Arielle Ford relates this ancient art form to love and our relationships. Wabi Sabi love is grounded in acceptance. “It’s the practice of accepting the flaws, imperfections, and limitations—as well as the gifts and the blessings—that form your shared history as a couple.” (Arielle Ford)
In chapter 3, Arielle Ford describes a man who used to be challenged with accepting his partner’s emotional and mental state. The husband worked from home, and the wife in a busy office. Frequently, she would come home in a tizzy, stressed out, tired, grumpy, and needing some TLC. Her husband’s righteous reply used to be, “didn’t you meditate today?” At that point, she would get even angrier, and they would end up in a fight.
What was really going on underneath? He couldn’t stand her upset energy and tried to fix her rather than embracing her, accepting her present state of mind and allowing her to find her own centre. They learned to handle this situation differently with Wabi Sabi Love. Instead of making his wife feel inadequate, the husband now understands that she wants to be heard. If he reverts to the lecturing voice that wants to point out the stress-reductive effects of meditations, she does not get more upset as she used to. They now have a code to signal to each other that old ineffective behaviours have surfaced.
Wabi Sabi Love means “exploring, embracing, and actually falling in love with the cracks in each other and ourselves.” (Arielle Ford) It’s not an easy practice. I certainly need reminders to love more and more in the Wabi Sabi way, but I invite you to try this: Start loving your own imperfections and mistakes and apply the same to the people in your life. Love yourself with all your emotions and challenges. Love your partner, your children and your parents for who (s)he is/are and not for who you hope (s)he will be one day.
Image by René Schindler from Pixabay
The comment which was made to me also brought up another interesting question for me. In how far do we—especially as women—hold back from showing our happiness and success to others? How often do we pretend to be smaller than we are so that other people don’t feel jealous or envious, or bad about themselves? How often do we use complaining to bond with other women because we focus on perfection instead of loving life’s imperfections?
Do we serve anybody by making ourselves smaller and less happy? We neither serve ourselves nor others. Instead, we influence our own experience. We are willing to feel less satisfied and happy in a given moment to commiserate with somebody else. We choose to feel like victims rather than like manifestors of our reality. We are also not encouraging others to shine their whole light brightly.

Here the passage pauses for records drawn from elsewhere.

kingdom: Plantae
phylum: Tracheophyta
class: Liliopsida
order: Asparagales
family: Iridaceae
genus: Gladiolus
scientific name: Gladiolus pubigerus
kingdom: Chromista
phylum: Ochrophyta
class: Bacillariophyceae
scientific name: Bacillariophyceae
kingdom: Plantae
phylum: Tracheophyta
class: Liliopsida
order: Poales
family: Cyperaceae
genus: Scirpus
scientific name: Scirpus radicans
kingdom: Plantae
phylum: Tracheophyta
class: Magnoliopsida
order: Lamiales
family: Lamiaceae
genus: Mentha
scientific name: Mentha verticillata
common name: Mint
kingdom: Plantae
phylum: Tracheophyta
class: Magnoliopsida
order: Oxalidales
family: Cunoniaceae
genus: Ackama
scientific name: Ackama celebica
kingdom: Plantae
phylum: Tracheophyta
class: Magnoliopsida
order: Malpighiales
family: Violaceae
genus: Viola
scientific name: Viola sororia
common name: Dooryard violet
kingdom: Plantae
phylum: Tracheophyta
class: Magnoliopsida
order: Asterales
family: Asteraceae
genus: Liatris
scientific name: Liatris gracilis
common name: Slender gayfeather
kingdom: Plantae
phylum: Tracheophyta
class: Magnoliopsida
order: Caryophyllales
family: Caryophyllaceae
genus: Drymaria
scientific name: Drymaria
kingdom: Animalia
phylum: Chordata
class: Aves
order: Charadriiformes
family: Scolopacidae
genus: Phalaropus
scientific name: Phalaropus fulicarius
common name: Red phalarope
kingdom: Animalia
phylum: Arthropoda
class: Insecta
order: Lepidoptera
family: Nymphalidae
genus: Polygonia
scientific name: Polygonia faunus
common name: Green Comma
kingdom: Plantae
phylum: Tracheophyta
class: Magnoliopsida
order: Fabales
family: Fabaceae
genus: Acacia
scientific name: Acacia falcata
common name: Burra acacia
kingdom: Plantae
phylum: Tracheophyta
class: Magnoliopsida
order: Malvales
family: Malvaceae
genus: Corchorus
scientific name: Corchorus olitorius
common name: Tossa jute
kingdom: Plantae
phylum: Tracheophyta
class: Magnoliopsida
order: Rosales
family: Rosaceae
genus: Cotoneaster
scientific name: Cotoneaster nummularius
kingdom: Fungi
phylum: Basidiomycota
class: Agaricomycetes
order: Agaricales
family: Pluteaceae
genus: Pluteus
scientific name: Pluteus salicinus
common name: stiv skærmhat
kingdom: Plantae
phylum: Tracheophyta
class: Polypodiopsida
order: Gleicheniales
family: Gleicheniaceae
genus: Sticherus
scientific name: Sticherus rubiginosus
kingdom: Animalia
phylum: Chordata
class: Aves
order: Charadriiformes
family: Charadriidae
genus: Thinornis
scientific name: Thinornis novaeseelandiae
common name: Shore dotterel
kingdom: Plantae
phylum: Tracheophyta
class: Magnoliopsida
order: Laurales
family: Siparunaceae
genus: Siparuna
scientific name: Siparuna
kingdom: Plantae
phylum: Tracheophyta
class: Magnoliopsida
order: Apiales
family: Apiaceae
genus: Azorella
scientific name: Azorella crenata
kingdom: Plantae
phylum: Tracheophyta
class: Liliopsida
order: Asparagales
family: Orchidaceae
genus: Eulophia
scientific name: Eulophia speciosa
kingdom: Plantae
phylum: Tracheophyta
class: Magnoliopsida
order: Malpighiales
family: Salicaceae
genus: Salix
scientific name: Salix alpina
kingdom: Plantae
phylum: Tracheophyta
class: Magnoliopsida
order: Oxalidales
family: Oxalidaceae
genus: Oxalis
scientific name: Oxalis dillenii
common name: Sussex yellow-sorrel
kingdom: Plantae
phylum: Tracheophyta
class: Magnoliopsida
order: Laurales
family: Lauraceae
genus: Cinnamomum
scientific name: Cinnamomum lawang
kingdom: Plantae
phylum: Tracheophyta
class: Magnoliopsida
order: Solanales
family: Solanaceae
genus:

Don’t be afraid to be happy and shine your light. What others think cannot change your feelings unless you allow it to. Choose your friends wisely but remember no jealousy or envy can affect you if you come from a loving heart wishing the best for everybody.
“Because others cannot vibrate in your experience, they cannot affect the outcome of your experience. They can hold their opinions, but unless their opinion affects your opinion, their opinion matters not at all. A million people could be pushing against you, and it would not negatively affect you unless you push back. They are affecting what happens in their experience. They are affecting their point of attraction—but it does not affect you unless you push against them.”